With one in 44 children in the United States having autism, early detection and intervention are integral to improving outcomes. Because autism is diagnosed based on behavior, and there are not yet reliable biomarkers to detect the likelihood of autism, there is a need for standardized screening to identify children at high likelihood for autism and to refer them for diagnostic and intervention services at as young an age as possible.
However, Robins and her colleague Andrea Wieckowski, PhD, an assistant professor in the Autism Institute, have found that use of these measures in research and clinical practice often differs from the original validation studies. This limits people’s ability to understand and measure how M-CHAT(-R/F) performs in detecting autism.
Newly published in JAMA Pediatrics, a study by Wieckowski, Robins and their co-authors systematically reviewed and analyzed factors that may lead to different performance estimates of the M-CHAT(-R/F) tests. The research team reviewed studies published between January 2001 and August 2020 and found 50 studies that provided information on M-CHAT(-R/F)’s performance as an autism screener.
“M-CHAT(-R/F) shows strong performance as an autism screener,” said Wieckowski “We found that across the studies, there was 83% sensitivity, or ability to detect autism when present. Specificity, or ability to accurately rule out autism, was 94%, indicating its strong performance.”
However, there was also wide variability in results. Higher performance was reported in studies that used low-likelihood of autism samples — also known as “population-based” samples — as opposed to high-likelihood samples, such as samples of children with older siblings on the autism spectrum or other factors that increase likelihood of autism.
Performance of M-CHAT(-R/F) also varied according to confirmation strategies and use of Follow-Up. Specifically, whether case-confirmation strategies occurred around the same time as screening (concurrent) or when children were older (prospective), or whether the study used the structured Follow-Up for children who scored in the moderate range on the initial questionnaire impacted the screener’s performance. Other factors that influenced performance of M-CHAT(-R/F) screening included use of non-English translations of the test, versus primarily English screening, and the size of the study sample.
The authors suggest that the finding of high variability in the sensitivity and specificity based on these factors should be considered when using the test in clinical and research settings. Overall, the results of this study support the current recommendations from the American Academy of Pediatrics (AAP) for universal autism screening at 18- and 24-month well-child check-ups.

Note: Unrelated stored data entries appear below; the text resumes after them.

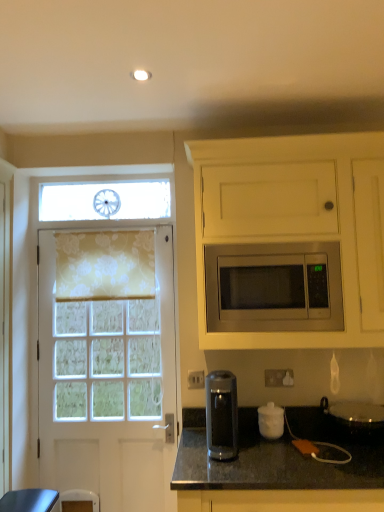
This screenshot has width=384, height=512. I want to click on white plastic electric outlet at lower center, so click(279, 377).

Measure the distance between white plastic electric outlet at lower center and camera.

white plastic electric outlet at lower center and camera are 2.20 meters apart.

Locate an element on the screen. This screenshot has width=384, height=512. metallic silver pot at lower right, which is the 1th appliance in right-to-left order is located at coordinates (355, 418).

What do you see at coordinates (277, 455) in the screenshot?
I see `black granite countertop at lower center` at bounding box center [277, 455].

Identify the location of white plastic electric outlet at lower center. (279, 377).

Consider the image. What's the angular difference between floral fabric curtain at left and white floral fabric at left's facing directions?

1.07 degrees separate the facing orientations of floral fabric curtain at left and white floral fabric at left.

In the scene shown: Is floral fabric curtain at left behind white floral fabric at left?

Result: Yes, it is behind white floral fabric at left.

Which is more to the right, floral fabric curtain at left or white floral fabric at left?

Positioned to the right is white floral fabric at left.

What are the coordinates of `curtain on the left of white floral fabric at left` in the screenshot? It's located at (105, 265).

Is white matte jar at lower center, which is counted as the 1th appliance, starting from the left, located within stainless steel microwave at center?

No, white matte jar at lower center, which is counted as the 1th appliance, starting from the left, is not a part of stainless steel microwave at center.

Looking at this image, from a real-world perspective, is stainless steel microwave at center on top of white matte jar at lower center, which is counted as the 1th appliance, starting from the left?

Indeed, from a real-world perspective, stainless steel microwave at center stands above white matte jar at lower center, which is counted as the 1th appliance, starting from the left.

Looking at this image, which object is closer to the camera, stainless steel microwave at center or white matte jar at lower center, which is counted as the 1th appliance, starting from the left?

stainless steel microwave at center is more forward.

From a real-world perspective, between stainless steel microwave at center and floral fabric curtain at left, who is vertically higher?

From a 3D spatial view, floral fabric curtain at left is above.

Which of these two, stainless steel microwave at center or floral fabric curtain at left, stands shorter?

Standing shorter between the two is stainless steel microwave at center.

Considering the sizes of stainless steel microwave at center and floral fabric curtain at left in the image, is stainless steel microwave at center bigger or smaller than floral fabric curtain at left?

stainless steel microwave at center is bigger than floral fabric curtain at left.

Is point (257, 290) more distant than point (87, 257)?

No, it is in front of (87, 257).

Which of these two, metallic silver pot at lower right, the 2th appliance positioned from the left, or white plastic electric outlet at lower center, is bigger?

metallic silver pot at lower right, the 2th appliance positioned from the left, is bigger.

Between metallic silver pot at lower right, which is the 1th appliance in right-to-left order, and white plastic electric outlet at lower center, which one has smaller width?

white plastic electric outlet at lower center is thinner.

From a real-world perspective, is metallic silver pot at lower right, which is the 1th appliance in right-to-left order, positioned above or below white plastic electric outlet at lower center?

Clearly, from a real-world perspective, metallic silver pot at lower right, which is the 1th appliance in right-to-left order, is below white plastic electric outlet at lower center.

Which point is more distant from viewer, (x=383, y=428) or (x=292, y=375)?

The point (x=292, y=375) is behind.

How far apart are black granite countertop at lower center and floral fabric curtain at left?

black granite countertop at lower center is 38.94 inches from floral fabric curtain at left.

Is black granite countertop at lower center directly adjacent to floral fabric curtain at left?

No, black granite countertop at lower center is not beside floral fabric curtain at left.

Is floral fabric curtain at left located within black granite countertop at lower center?

Actually, floral fabric curtain at left is outside black granite countertop at lower center.

From the image's perspective, between black granite countertop at lower center and floral fabric curtain at left, which one is located above?

floral fabric curtain at left, from the image's perspective.

Can you tell me how much stainless steel microwave at center and white matte cabinet at upper right differ in facing direction?

They differ by 0.4 degrees in their facing directions.

Is stainless steel microwave at center oriented away from white matte cabinet at upper right?

Yes, white matte cabinet at upper right is at the back of stainless steel microwave at center.

From the image's perspective, would you say stainless steel microwave at center is positioned over white matte cabinet at upper right?

No, from the image's perspective, stainless steel microwave at center is not above white matte cabinet at upper right.

Consider the image. Between stainless steel microwave at center and white matte cabinet at upper right, which one has less height?

With less height is stainless steel microwave at center.

From the image's perspective, which one is positioned lower, white floral fabric at left or stainless steel microwave at center?

white floral fabric at left, from the image's perspective.

Is stainless steel microwave at center surrounded by white floral fabric at left?

No, stainless steel microwave at center is not surrounded by white floral fabric at left.

Are white floral fabric at left and stainless steel microwave at center making contact?

white floral fabric at left is not next to stainless steel microwave at center, and they're not touching.

Which is behind, white floral fabric at left or stainless steel microwave at center?

white floral fabric at left is further from the camera.

The width and height of the screenshot is (384, 512). I want to click on curtain above the white floral fabric at left (from the image's perspective), so click(x=105, y=265).

Where is `appliance behind the stainless steel microwave at center`? appliance behind the stainless steel microwave at center is located at coordinates (271, 421).

Which object lies nearer to the anchor point white floral fabric at left, white matte jar at lower center, the 2th appliance from the right, or white matte cabinet at upper right?

white matte jar at lower center, the 2th appliance from the right, is closer to white floral fabric at left.

Which object lies nearer to the anchor point white matte jar at lower center, the 2th appliance from the right, white floral fabric at left or metallic silver pot at lower right, the 2th appliance positioned from the left?

metallic silver pot at lower right, the 2th appliance positioned from the left, is positioned closer to the anchor white matte jar at lower center, the 2th appliance from the right.

Based on their spatial positions, is black granite countertop at lower center or white matte cabinet at upper right closer to white plastic electric outlet at lower center?

black granite countertop at lower center lies closer to white plastic electric outlet at lower center than the other object.

Estimate the real-world distances between objects in this image. Which object is closer to stainless steel microwave at center, white matte cabinet at upper right or floral fabric curtain at left?

Based on the image, white matte cabinet at upper right appears to be nearer to stainless steel microwave at center.

When comparing their distances from black granite countertop at lower center, does white matte jar at lower center, which is counted as the 1th appliance, starting from the left, or white floral fabric at left seem closer?

white matte jar at lower center, which is counted as the 1th appliance, starting from the left, lies closer to black granite countertop at lower center than the other object.

Which object lies nearer to the anchor point white matte jar at lower center, the 2th appliance from the right, white matte cabinet at upper right or transparent plastic coffee machine at lower center?

transparent plastic coffee machine at lower center is positioned closer to the anchor white matte jar at lower center, the 2th appliance from the right.

Looking at the image, which one is located closer to metallic silver pot at lower right, the 2th appliance positioned from the left, white plastic electric outlet at lower center or white matte cabinet at upper right?

Based on the image, white plastic electric outlet at lower center appears to be nearer to metallic silver pot at lower right, the 2th appliance positioned from the left.

Estimate the real-world distances between objects in this image. Which object is closer to stainless steel microwave at center, transparent plastic coffee machine at lower center or metallic silver pot at lower right, the 2th appliance positioned from the left?

transparent plastic coffee machine at lower center lies closer to stainless steel microwave at center than the other object.

Where is `appliance between floral fabric curtain at left and metallic silver pot at lower right, the 2th appliance positioned from the left, from left to right`? This screenshot has height=512, width=384. appliance between floral fabric curtain at left and metallic silver pot at lower right, the 2th appliance positioned from the left, from left to right is located at coordinates (271, 421).

Identify the location of coffee machine situated between floral fabric curtain at left and white matte cabinet at upper right from left to right. The width and height of the screenshot is (384, 512). click(221, 415).

The height and width of the screenshot is (512, 384). In order to click on door between floral fabric curtain at left and metallic silver pot at lower right, which is the 1th appliance in right-to-left order, from left to right in this screenshot , I will do pyautogui.click(x=108, y=388).

At what (x,y) coordinates should I click in order to perform the action: click on coffee machine located between floral fabric curtain at left and white plastic electric outlet at lower center in the left-right direction. Please return your answer as a coordinate pair (x, y). Looking at the image, I should click on (221, 415).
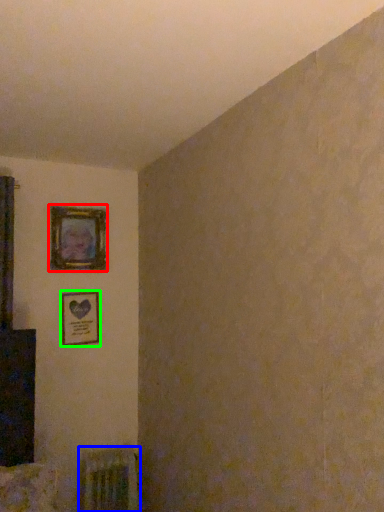
Question: Based on their relative distances, which object is nearer to picture frame (highlighted by a red box)? Choose from radiator (highlighted by a blue box) and picture frame (highlighted by a green box).

Choices:
 (A) radiator
 (B) picture frame

Answer: (B)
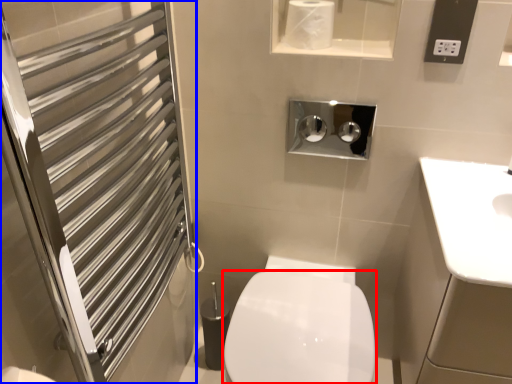
Question: Which point is closer to the camera, bidet (highlighted by a red box) or screen door (highlighted by a blue box)?

Choices:
 (A) bidet
 (B) screen door

Answer: (B)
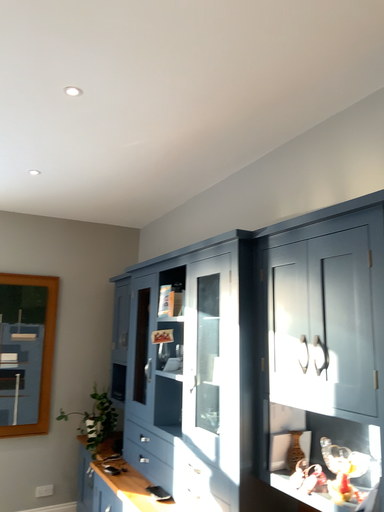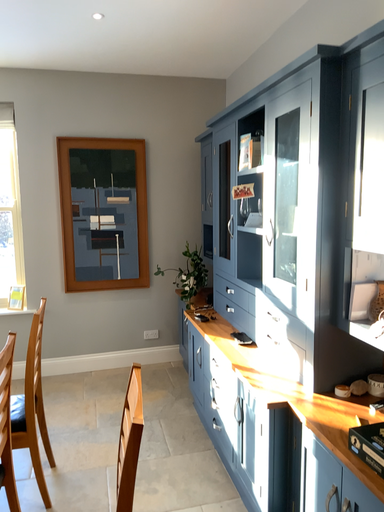
Question: How did the camera likely rotate when shooting the video?

Choices:
 (A) rotated right
 (B) rotated left

Answer: (B)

“For screening to be effective, protocols should adhere to the recommended use, and children who screen positive should be referred for evaluation and early intervention without delay,” said Wieckowski.
According to the research team, currently many pediatric practices do not adhere to the AAP guidelines to screen all children. Others deviate from recommended use by not administering follow-up, not repeating screening, and not referring positive cases for evaluation and early intervention. They add that findings from the U.S. Preventive Services Task Force, which found insufficient evidence to support universal screening, lead to confusion about best practices for early detection of autism.
“It is our hope that this systematic review and meta-analysis, which is the most thorough examination of M-CHAT(-R/F) to date, will be used to improve access to high-quality screening for all children and to identify autism in very young children,” said Robins.